## What to work on
Only the lines from the start of the data through the one containing "giving us to" belong in your answer; return them exactly.

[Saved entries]
####
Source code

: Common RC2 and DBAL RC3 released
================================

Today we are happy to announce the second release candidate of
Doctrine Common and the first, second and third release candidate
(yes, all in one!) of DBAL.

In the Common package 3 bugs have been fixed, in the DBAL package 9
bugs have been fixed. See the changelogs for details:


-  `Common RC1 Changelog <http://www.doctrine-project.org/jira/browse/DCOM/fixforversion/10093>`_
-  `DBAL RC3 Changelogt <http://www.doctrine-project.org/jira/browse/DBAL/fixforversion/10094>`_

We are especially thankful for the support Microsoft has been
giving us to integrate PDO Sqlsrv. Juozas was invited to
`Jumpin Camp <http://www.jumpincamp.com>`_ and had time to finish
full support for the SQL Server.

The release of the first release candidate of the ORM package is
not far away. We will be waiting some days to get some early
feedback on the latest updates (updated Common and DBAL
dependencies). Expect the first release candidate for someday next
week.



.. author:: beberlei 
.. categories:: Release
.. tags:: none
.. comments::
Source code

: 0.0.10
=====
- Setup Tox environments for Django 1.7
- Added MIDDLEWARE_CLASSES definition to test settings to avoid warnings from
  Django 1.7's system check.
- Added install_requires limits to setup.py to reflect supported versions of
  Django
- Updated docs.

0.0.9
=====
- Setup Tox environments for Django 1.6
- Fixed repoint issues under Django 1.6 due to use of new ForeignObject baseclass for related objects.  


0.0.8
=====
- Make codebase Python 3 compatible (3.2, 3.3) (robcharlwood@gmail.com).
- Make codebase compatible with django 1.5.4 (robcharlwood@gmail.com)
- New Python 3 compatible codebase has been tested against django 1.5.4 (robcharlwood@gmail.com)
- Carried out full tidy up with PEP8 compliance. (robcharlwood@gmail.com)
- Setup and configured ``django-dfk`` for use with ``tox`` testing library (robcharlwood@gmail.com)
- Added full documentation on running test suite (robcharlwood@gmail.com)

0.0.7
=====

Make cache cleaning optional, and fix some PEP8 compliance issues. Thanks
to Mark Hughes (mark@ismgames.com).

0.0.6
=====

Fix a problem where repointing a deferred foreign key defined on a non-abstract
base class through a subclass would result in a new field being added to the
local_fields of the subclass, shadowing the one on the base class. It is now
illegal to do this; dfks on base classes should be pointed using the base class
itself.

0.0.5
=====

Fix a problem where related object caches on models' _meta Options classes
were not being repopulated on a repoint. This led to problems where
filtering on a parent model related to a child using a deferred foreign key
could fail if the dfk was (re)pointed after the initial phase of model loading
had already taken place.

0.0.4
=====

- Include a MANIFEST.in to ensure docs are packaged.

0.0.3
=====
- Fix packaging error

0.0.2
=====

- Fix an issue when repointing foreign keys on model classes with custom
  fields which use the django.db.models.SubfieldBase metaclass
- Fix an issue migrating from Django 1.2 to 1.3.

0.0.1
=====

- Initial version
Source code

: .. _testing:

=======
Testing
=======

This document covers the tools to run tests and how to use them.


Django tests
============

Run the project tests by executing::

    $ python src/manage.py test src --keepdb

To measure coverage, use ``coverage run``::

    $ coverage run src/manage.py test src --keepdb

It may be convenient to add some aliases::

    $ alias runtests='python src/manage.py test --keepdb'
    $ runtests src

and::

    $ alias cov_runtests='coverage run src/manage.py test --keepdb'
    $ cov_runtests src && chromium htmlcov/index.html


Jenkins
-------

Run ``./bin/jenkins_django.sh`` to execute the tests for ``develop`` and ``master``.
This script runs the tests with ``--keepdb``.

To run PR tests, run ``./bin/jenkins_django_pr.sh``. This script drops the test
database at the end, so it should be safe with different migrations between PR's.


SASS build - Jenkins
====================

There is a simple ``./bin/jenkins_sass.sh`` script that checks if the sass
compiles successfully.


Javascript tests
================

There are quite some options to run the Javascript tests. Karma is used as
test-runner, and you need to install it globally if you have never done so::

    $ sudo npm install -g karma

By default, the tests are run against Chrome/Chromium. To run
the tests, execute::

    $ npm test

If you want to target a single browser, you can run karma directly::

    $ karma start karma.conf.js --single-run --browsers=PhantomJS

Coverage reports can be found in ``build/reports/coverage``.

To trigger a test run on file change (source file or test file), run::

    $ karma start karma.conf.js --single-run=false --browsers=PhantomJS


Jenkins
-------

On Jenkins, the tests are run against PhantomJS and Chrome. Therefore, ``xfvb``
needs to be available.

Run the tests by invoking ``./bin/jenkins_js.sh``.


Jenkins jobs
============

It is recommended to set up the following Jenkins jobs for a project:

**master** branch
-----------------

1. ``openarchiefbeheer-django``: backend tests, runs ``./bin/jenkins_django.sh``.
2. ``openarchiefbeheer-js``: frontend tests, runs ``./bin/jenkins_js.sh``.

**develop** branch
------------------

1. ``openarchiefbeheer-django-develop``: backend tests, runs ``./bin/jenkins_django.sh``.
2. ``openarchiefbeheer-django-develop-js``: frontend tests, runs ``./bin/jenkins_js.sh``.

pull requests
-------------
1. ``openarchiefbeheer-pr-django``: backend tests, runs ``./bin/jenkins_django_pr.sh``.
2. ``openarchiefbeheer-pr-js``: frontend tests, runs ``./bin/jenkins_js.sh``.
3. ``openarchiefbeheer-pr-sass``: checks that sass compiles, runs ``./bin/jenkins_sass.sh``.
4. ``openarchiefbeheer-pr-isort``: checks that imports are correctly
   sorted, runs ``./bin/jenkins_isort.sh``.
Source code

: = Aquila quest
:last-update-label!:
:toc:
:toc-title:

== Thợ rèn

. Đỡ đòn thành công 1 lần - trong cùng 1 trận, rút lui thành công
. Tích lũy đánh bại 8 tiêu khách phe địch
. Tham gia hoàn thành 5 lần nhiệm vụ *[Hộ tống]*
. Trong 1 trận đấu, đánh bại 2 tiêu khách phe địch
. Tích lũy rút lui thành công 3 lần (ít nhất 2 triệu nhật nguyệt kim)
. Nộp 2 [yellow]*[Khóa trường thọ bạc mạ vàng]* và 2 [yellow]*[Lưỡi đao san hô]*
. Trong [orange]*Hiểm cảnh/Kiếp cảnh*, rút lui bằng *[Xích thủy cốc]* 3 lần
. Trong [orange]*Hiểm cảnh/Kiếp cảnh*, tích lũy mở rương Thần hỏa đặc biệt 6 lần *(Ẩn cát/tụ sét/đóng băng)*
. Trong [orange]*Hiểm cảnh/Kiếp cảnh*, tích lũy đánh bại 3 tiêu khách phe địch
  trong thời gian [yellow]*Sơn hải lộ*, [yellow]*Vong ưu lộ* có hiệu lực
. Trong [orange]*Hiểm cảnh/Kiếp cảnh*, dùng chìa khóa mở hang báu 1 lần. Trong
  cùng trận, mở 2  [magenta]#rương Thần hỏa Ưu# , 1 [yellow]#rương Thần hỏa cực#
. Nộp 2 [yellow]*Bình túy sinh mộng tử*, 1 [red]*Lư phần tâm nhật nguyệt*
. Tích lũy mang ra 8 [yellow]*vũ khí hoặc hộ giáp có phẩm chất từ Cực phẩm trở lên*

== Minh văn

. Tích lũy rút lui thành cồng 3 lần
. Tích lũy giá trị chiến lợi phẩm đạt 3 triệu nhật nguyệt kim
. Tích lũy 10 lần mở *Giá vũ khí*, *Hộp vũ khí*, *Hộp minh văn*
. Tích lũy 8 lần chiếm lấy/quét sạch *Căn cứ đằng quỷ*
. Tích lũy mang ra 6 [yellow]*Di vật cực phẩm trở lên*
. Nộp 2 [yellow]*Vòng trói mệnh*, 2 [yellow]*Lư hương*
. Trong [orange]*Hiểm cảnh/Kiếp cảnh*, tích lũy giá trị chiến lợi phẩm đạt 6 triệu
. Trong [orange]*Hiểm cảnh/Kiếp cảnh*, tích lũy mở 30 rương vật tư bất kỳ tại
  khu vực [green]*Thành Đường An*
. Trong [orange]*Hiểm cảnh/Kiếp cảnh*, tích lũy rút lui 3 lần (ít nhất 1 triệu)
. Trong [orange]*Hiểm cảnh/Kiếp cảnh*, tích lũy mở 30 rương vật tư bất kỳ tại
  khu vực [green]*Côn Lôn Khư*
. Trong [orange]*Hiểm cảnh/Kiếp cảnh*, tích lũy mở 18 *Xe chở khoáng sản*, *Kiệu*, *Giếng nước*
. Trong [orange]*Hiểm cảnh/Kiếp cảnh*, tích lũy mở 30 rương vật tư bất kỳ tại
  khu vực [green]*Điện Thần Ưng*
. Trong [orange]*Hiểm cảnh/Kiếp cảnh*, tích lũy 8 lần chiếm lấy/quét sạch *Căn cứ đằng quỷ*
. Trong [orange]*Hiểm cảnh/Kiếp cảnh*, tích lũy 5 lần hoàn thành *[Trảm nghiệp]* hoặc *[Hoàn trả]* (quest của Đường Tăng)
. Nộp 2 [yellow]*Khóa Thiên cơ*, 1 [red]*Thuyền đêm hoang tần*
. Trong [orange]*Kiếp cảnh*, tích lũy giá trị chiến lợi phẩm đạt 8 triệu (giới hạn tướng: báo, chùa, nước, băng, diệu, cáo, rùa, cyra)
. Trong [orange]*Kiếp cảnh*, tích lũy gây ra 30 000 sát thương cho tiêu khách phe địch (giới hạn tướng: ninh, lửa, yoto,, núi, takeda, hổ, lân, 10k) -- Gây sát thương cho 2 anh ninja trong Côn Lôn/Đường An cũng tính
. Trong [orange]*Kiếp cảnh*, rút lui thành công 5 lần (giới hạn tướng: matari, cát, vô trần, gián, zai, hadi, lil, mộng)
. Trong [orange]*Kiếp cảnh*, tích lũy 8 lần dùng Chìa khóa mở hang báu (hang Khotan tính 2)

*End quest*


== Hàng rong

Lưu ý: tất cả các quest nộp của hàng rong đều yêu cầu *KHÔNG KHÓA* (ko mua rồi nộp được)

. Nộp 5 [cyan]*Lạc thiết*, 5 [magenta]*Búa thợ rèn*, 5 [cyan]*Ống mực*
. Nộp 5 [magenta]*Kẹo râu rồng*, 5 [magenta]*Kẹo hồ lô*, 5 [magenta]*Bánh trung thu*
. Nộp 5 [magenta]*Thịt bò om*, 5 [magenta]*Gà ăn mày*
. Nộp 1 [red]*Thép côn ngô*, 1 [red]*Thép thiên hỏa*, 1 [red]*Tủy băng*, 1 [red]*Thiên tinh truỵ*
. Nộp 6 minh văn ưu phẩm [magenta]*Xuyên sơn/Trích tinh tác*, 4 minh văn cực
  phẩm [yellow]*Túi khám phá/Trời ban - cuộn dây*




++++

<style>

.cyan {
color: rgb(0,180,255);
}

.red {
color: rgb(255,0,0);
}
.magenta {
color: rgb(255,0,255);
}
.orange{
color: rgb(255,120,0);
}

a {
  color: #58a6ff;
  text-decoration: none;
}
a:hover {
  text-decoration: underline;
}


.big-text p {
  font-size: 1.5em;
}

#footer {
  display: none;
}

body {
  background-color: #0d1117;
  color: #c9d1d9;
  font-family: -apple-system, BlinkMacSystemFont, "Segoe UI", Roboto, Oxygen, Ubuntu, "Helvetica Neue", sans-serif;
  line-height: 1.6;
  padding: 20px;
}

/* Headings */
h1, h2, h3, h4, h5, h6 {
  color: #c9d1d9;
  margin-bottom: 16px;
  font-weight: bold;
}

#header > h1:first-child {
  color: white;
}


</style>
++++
####
## Exercise output
Source code

: Common RC2 and DBAL RC3 released
================================

Today we are happy to announce the second release candidate of
Doctrine Common and the first, second and third release candidate
(yes, all in one!) of DBAL.

In the Common package 3 bugs have been fixed, in the DBAL package 9
bugs have been fixed. See the changelogs for details:


-  `Common RC1 Changelog <http://www.doctrine-project.org/jira/browse/DCOM/fixforversion/10093>`_
-  `DBAL RC3 Changelogt <http://www.doctrine-project.org/jira/browse/DBAL/fixforversion/10094>`_

We are especially thankful for the support Microsoft has been
giving us to integrate PDO Sqlsrv. Juozas was invited to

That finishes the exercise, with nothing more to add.